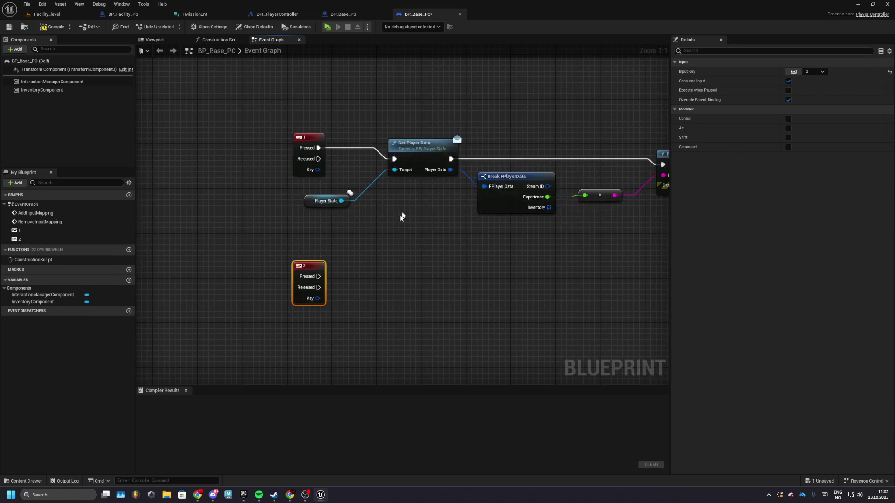
pyautogui.moveTo(336, 139); pyautogui.dragTo(421, 237)
pyautogui.press('ctrl+c')
pyautogui.press('ctrl+v')
pyautogui.click(420, 303)
pyautogui.press('Delete')
pyautogui.moveTo(330, 341)
pyautogui.mouseDown()
pyautogui.moveTo(384, 306)
pyautogui.moveTo(406, 264)
pyautogui.mouseUp()
pyautogui.write('set player data')
pyautogui.press('Return')
pyautogui.moveTo(319, 277)
pyautogui.mouseDown()
pyautogui.moveTo(406, 282)
pyautogui.moveTo(442, 266)
pyautogui.mouseUp()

*Action item:* Reproduce each line of the data containing the word "ctrl".

*Task output:*
pyautogui.press('ctrl+c')
pyautogui.press('ctrl+v')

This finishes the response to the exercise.